I thought I might make a box with unequal sides. And I just happened to have a stack of corrugated board rectangles just large enough to cover the gift.
I cut two sides of one rectangle. Then I proceeded to cut and match three more on their long edges, fixing them progressively with hot glue until I had a four-sided box with open ends.
I stood this construction on end to trace a end panel. Glued it on and did the same on the other end.
Wrapping the pale paper proved to be easier than I imagined it would be. The folding occurred on the small ends.
Then I added two contrasting ribbons, placing them on angles, in sympathy with the capricious shape of the box.
Continuing my fascination with packaging trash, and the malleable materials of the meat market, I offer your here yet another yellow-foam wrap. This time I decided follow another fancy of mine: disrupting the form with a 45 degree angle.
I drew lines on the two foam trays, then joined pairs from the four fragments with hot glue, to make two containers with 45 degree open faces. A bit of trimming was required to make them fit. Then I inserted the gift in one side, protecting it with some paper packing, and glued the two halves together.
The trays have words embossed in the middle of their now very-visible undersides. I thought a triangular form would make a useful addition to the design and would cover the words. I cut the long diamond shape from purple paper, folded it on the short axis, and glued it onto the foam box.
Next I glued black woven bag-handle cords along all the glue seams of the yellow box. And I added the two white bows, making risible reference to the traditions of quotidien wrapping.
But I could see it was not done yet. I thought it needed a crest or crown. I grabbed a piece or coral-colored packing foam and a scrap of white paper. I drew, cut and fit the sun-burst form in scrap paper, then traced it and cut it out of the foam. I glued it in place.
The little indentations that occur along the edge of the foam trays now called out for adornment. I cut little triangles of the coral foam scrap, and glued them in place. At last I had it, an exhuberantly odd wrap, ready for the parliament of packages under the tree.
The wrap began as I rummaged through my wrap paper drawer and discovered an old type catalog, “X-Height.” It’s tall large page size, each page with a grid of square type samples, offered a paper suitable for small boxes, and one that was rich in non-repeating graphic forms.
I wrapped the present. However, the end folds did not quite cover each other, so I reached into the ribbon box, and retrieved a wide orange ribbon. I like to use ribbon on the small sides of a wrap; it provides more color and a texture change, but it leaves the stage empty for sculptural play.

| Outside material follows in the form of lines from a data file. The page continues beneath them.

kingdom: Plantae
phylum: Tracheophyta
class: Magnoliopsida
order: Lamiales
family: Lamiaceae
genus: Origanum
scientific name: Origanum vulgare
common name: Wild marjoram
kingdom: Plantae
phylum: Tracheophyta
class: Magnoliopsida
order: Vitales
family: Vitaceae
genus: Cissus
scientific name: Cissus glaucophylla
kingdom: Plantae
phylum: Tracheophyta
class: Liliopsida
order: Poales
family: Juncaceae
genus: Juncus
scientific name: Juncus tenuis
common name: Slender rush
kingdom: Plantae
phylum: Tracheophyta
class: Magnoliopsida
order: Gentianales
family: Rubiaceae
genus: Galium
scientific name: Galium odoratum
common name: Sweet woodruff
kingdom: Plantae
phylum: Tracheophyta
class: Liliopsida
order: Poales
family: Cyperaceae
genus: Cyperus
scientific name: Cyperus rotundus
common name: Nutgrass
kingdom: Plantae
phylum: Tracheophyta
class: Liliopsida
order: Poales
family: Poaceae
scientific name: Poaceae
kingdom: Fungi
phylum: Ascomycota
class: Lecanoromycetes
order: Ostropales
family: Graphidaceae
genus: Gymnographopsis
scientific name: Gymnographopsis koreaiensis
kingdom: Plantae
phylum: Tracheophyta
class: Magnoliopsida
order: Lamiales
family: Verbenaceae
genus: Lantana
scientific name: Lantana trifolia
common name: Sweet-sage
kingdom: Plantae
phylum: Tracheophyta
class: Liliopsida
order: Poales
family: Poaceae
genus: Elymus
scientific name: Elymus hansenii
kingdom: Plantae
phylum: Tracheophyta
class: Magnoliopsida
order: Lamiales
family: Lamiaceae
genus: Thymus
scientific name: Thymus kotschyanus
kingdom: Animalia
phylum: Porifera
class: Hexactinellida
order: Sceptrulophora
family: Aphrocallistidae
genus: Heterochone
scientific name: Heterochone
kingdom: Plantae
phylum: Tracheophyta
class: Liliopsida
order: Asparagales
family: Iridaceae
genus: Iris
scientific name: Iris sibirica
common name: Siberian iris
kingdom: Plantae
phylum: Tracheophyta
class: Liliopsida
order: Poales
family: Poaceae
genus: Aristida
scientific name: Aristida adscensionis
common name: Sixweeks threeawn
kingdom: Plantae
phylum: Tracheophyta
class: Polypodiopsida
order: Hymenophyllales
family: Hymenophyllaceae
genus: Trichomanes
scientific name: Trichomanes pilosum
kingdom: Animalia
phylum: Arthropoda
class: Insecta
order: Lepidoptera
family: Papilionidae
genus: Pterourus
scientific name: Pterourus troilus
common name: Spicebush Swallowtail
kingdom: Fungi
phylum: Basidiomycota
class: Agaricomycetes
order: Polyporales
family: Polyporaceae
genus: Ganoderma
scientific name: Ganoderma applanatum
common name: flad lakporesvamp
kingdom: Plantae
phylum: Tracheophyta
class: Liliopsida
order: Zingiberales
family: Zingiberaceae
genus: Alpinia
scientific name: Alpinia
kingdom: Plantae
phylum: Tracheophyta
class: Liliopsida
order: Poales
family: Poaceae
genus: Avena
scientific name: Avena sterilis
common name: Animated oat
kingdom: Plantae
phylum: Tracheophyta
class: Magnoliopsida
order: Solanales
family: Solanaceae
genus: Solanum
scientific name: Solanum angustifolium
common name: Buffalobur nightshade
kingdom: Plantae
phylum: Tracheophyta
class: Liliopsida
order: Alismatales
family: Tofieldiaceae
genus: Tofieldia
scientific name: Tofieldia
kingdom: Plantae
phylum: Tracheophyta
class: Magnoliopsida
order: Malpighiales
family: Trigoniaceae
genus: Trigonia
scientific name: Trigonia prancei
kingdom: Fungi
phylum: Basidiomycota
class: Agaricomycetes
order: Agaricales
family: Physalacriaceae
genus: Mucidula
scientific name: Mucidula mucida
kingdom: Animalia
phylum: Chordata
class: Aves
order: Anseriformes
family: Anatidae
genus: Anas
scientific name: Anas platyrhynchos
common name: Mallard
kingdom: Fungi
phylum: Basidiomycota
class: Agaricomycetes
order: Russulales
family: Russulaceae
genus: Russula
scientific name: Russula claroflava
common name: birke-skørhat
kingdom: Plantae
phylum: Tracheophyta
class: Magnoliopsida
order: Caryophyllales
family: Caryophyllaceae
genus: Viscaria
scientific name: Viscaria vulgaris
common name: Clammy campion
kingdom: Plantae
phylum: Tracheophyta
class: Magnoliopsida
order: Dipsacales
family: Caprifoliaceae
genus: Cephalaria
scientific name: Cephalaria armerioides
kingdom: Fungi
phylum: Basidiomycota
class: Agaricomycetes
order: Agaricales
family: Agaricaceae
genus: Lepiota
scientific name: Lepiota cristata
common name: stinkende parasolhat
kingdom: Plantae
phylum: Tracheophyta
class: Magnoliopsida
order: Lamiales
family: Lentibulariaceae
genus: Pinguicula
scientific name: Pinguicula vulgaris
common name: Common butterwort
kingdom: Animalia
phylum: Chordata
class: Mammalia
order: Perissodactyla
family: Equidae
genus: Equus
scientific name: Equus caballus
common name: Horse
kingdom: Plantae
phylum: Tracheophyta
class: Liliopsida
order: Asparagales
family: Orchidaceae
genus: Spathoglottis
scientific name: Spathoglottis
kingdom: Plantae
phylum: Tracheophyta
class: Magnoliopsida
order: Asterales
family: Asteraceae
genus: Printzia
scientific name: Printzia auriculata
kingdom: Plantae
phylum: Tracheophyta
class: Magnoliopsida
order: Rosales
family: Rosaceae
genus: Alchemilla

Next I glued on four wine-cork legs. Raising a wrap on legs has an amusing and quietly transforming effect on any gift. The resonance with tables and benches lifts the wrap away from the metaphor of storage or inventory and places it into the non-wrap realm of furnishings.
At this point I did not have to place anything on this table. The paper’s symbol-filled square were amply entertaining. But I was having fun, and began to play with the variety of wood and rock materials cluttering my studio. A pedestal of sample engineered bamboo felt good sitting on the type-sample wrap. I then tried numerous rocks and twigs until I finally settled on the flat gray “label” rock and its companion, a shiny black rock. I added the name of the recipient in white colored pencil, and glued all three pieces onto the table wrap.